Lpmarena.com, Rencana pembangunan bandar udara internasional di Desa Sukamulya, Majalengka, Jawa Barat dianggap tidak memihak rakyat. Pasalnya pengusuran lahan dilakukan secara paksa, tidak ada kesepakatan antara warga dan pemerintah mengenai lahan yang akan digusur. Lebih parah lagi pemerintah mengerahkan 1200 angkatan militer baik polisi, TNI, atau yang lainnya untuk mengamankan jalannya pengusuran dan tindakan provokasi yang dilakukan warga.
Merespon kasus yang terjadi di Sukamulya tersebut, pergerakan mahasiswa Yogyakarta yang terdiri dari KAPMI DIY, PUSAT, GMNI, PPRI, KOPRA, PMII Rayon Pembebasan, LPM ARENA, LPM Ekspresi, HMI MPO, FIT, LIBERTAS yang tergabung dalam Aliansi Solidaritas Perjuangan Agraria untuk Sukamulya melakukan aksi turun ke jalan. Aliansi menuntut hak rakyat yang tertindas oleh para birokrat yang melakukan semena-mena terhadap kebijakan. Aksi digelar dari Parkir Abu Bakar Ali hingga Titik Nol KM Yogyakarta, Rabu (23/11).
Koordinator umum, Budi (23), menegaskan aksi ini dilakukan karena tindakan semena-mena pemerintah dalam pengusuran lahan yang dilakukan di Sukamulya, Kamis kemarin. Rakyat yang tidak bersenjata harus dihadapkan dengan militer sebanyak 1200 personil untuk mengamankan dan mengunakan gas air mata dalam melawan warga. Parahnya lagi pemerintah mengamankan enam orang warga dan tiga diantaranya dipenjara, padahal yang mereka lakukan untuk melindungi haknya sendiri. “Di sini sudah tidak ada lagi keadilan yang dilakukan pemerintah, makanya harus diadvokasi,” ujar Budi.

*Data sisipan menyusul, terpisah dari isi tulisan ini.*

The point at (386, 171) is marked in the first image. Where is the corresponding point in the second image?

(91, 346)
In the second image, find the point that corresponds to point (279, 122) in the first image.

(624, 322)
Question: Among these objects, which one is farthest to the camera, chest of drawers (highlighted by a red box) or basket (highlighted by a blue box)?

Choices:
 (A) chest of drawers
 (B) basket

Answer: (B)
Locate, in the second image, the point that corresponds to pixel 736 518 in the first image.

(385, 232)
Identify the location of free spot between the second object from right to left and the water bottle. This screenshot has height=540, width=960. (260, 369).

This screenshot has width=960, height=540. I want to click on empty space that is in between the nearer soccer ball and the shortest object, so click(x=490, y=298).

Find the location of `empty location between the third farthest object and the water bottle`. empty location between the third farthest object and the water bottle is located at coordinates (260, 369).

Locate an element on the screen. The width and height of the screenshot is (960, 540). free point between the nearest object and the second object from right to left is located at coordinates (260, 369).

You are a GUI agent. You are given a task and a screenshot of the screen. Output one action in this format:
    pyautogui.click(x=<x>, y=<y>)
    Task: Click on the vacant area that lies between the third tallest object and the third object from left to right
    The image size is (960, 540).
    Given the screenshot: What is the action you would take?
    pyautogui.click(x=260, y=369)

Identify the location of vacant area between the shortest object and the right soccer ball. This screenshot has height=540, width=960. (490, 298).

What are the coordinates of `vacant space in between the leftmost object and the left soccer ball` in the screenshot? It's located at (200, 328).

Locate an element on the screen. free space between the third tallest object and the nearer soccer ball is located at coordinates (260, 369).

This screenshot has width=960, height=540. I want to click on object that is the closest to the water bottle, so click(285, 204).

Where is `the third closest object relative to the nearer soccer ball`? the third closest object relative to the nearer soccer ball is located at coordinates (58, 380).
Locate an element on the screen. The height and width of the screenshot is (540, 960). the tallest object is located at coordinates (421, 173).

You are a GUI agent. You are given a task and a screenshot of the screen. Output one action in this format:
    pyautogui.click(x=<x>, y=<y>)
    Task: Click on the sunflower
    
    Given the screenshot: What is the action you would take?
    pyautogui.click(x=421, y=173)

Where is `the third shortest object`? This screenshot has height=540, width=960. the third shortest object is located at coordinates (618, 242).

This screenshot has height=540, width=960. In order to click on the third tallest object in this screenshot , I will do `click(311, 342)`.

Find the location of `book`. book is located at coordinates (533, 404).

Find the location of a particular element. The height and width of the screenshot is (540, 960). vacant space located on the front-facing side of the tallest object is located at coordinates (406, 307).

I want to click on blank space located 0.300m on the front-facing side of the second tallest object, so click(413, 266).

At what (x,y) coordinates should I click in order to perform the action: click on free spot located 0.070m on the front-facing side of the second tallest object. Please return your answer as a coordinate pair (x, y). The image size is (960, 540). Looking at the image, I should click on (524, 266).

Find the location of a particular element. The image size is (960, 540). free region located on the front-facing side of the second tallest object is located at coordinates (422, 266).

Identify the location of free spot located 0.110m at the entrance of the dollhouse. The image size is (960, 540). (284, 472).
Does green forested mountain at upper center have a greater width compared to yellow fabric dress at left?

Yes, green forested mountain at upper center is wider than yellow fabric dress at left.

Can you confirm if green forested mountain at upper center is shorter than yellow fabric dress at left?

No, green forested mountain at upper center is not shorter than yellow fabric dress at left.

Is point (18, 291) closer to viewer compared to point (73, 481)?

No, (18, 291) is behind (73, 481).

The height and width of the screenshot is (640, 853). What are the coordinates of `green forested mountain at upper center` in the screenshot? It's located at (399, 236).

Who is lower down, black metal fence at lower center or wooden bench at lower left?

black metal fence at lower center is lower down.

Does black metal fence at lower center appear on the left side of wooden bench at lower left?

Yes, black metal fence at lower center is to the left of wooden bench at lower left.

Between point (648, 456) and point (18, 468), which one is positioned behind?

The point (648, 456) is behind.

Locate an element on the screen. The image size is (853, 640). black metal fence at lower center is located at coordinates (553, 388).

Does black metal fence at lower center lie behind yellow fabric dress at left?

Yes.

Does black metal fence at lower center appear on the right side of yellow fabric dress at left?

Massa aksi lewat orasi dan tuntutannya sepakat bahwa semakin hari kebijakan pemerintah semakin tidak memihak kepada rakyat. Terjadinya banyak pengusuran lahan pertanian, perkebunan dan pemukiman rakyat yang dilakukan secara paksa tanpa hati nurani dengan dalih perbaikan insfratuktur supaya dapat bersaing dengan negara lain.
Ditambah lagi Rencana Pembangunan Langkah Menengah (RPJM) 2015-2019 pemerintahan Jokowi- JK, yang diantaranya adalah merencanakan pembangunan insfraktuktur besar-besaran; membangun 30 waduk baru; 33 PLTA; jalan baru sepanjang 2600 KM; jalan tol sepanjang 1000 KM; 15 bandar udara baru; 24 pelabuhan baru; jalur kereta api baru sepanjang 3200 KM; perluasan area perkebunan kelapa sawit untuk menunjang pengunaan 15 persen beufel pada setiap liter solar; 36 PLTU bertenaga batubara 20.000 MW sebagai bagian dari rencana pembangunan 35.000 MW; puluhan kawasan industri baru dan kawasan ekonomi khusus. Yang tentunya jalannya proyek itu membutuhkan banyak lahan dan banyak pertentangan.
Kebijakan-kebijakan yang dilakukan pemerintah tersebut, berimbas pada tanah atau lahan pertanian milik warga. Seperti halnya yang terjadi di Kendeng – Rembang, terjadi di Kulonprogo – Yogyakarta, dan yang terakhir pengusuran terjadi di Desa Sukamulya untuk mendirikan bandar udara internasional.
Kondisi yang demikian diperparah dengan masuknya pemodal asing yang menguasai tanah, yang semakin mengancam kesejahteraan rakyat Indonesia. Undang-undang No. 1/1967 tentang Penanaman Modal Asing, yang membuat kebebasan investor asing untuk menguasai negara kita. Massa aksi berharap pemerintah untuk membatalkan pengusuran lahan yang terjadi di Sukamulya dan melakukan pencabutan UU No. 1Â tahun 1967 tersebut, yang jelas tidak memihak rakyat miskin.